Life size concrete icon of an old woman, keeper of time-honored traditional values, enshrined at San Vicente Botanical Garden under the care of the author. San Vicente, Ilocos Sur.  Sculptured by Francisco "Boy" Peralta, and restored by Bhoy Adora.  

She is mother, grandmother, guardian, of countless children through generations throughout the world, teaching them the true values of growing up, to adapt to the ever changing environment, save those values that must not change.

She leads the community, church, school, in fact all facets of life, side by side with men, and behind their struggle, in the likes of Tandang Sora, Fe del Mundo, Gabriella Silang, Leona Florentino, along with Florence Nightingale, Saint Mother Teresa. 

She is the ever-loving mother in the Pieta, symbol of universal love and compassion, dedication, and asceticism on the highest level; the ever-loving partner in marital life vowed "till death do us part," core of the family as the primordial social institution. 

She is the widow of honored men in the battlefield, or by circumstances beyond her control, accepting such fate and bravely taking over the responsibility not only for her own sake, but for those under her care, and society itself.  

She keeps the kitchen of old alive and invitingly delectable as ever - pinakbet, kare-kare, ginatan, sinigang, bulalo, la-ing, papaitan, kilawin, surpassing fast foods, extravagantly labelled foods, culinary preparations lavishly advertised.  

She is the storyteller Lola Basyang, pen name of Severino Reyes, around her, children gather to listen to folktales and make-believe stories, including versions of stories from the Grimm Brothers, Hans Christian Anderson, and Scheherazade in One Thousand and One Arabian Nights. 

She is the mother or grandmother of overseas workers who leave behind their families to secure a better socio-economic status of their families; and under her care their children grow up properly in spite of the absence of father and mother.

She is the yaya, the traditional nanny, who other than taking care of the nursery and growing children, does varied household chores - cooking, cleaning, laundry, errand, marketing, making housekeeping light on the part of parents and children as well. 

She is the weaver of abel (Ilocano blanket), and many household items made of pandan, buri, and tikiw; maker of the finest dress and formal wears made of pina; maker of fine pottery and china wares; and keeper of the old aparador of antiques and memoirs. 

She is the grandmother in Johanna Spyri's novel Heidi; Madame Curie, greatest woman scientist; Mary Shelly, author of Frankenstein, world's scariest bedtime story; Florence Nightingale, the Lady with a Lamp who kept vigil on the sick in the wee hours.   

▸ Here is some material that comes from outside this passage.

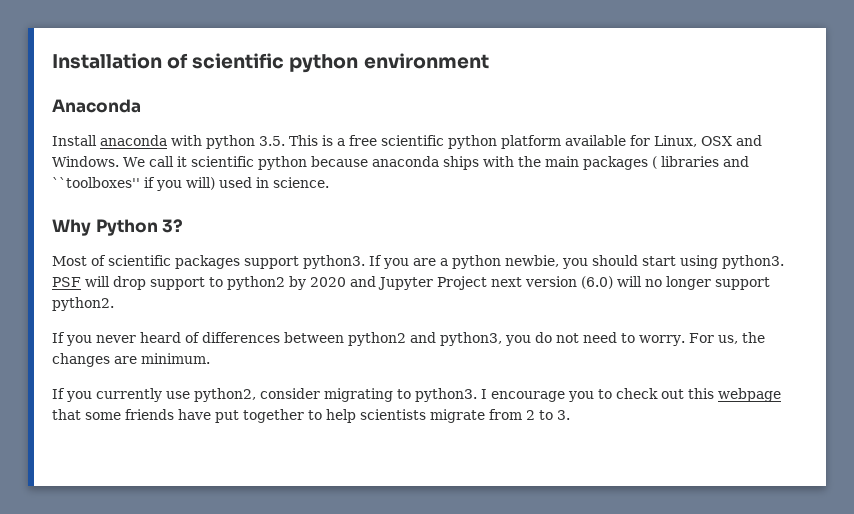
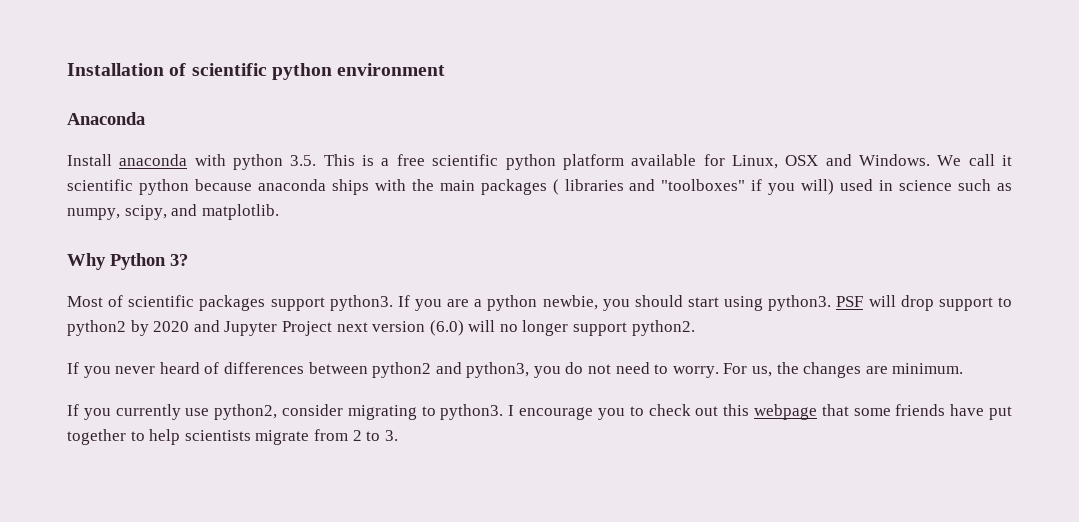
[52,177,140,188] ``toolboxes'' -> [661,179,746,191] "toolboxes"
[273,177,329,188] science. -> [899,179,1013,191] [67,204,279,220] science such as numpy, scipy, and matplotlib.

She is Basang, my auntie-yaya from the time my mother died when I was only two until I went to Manila for college; Lola Usta who painstakingly  applied all local remedies to revive me born a blue baby amidst extreme danger of  WW II breaking out.  

She is the First Lady of a president of state; queen beside a king, or head of state; saint of the church; on the other hand, victim at the gallows; maligned old woman,  the butt of jokes and unkind stories, yet she stands her ground brave and perseverant as the world goes round.  ~

 
Restoration by local sculptor, Bhoy Adora, of the icon originally an unfinished work of the late Francisco "Boy" Peralta, also a native of San Vicente, Ilocos Sur.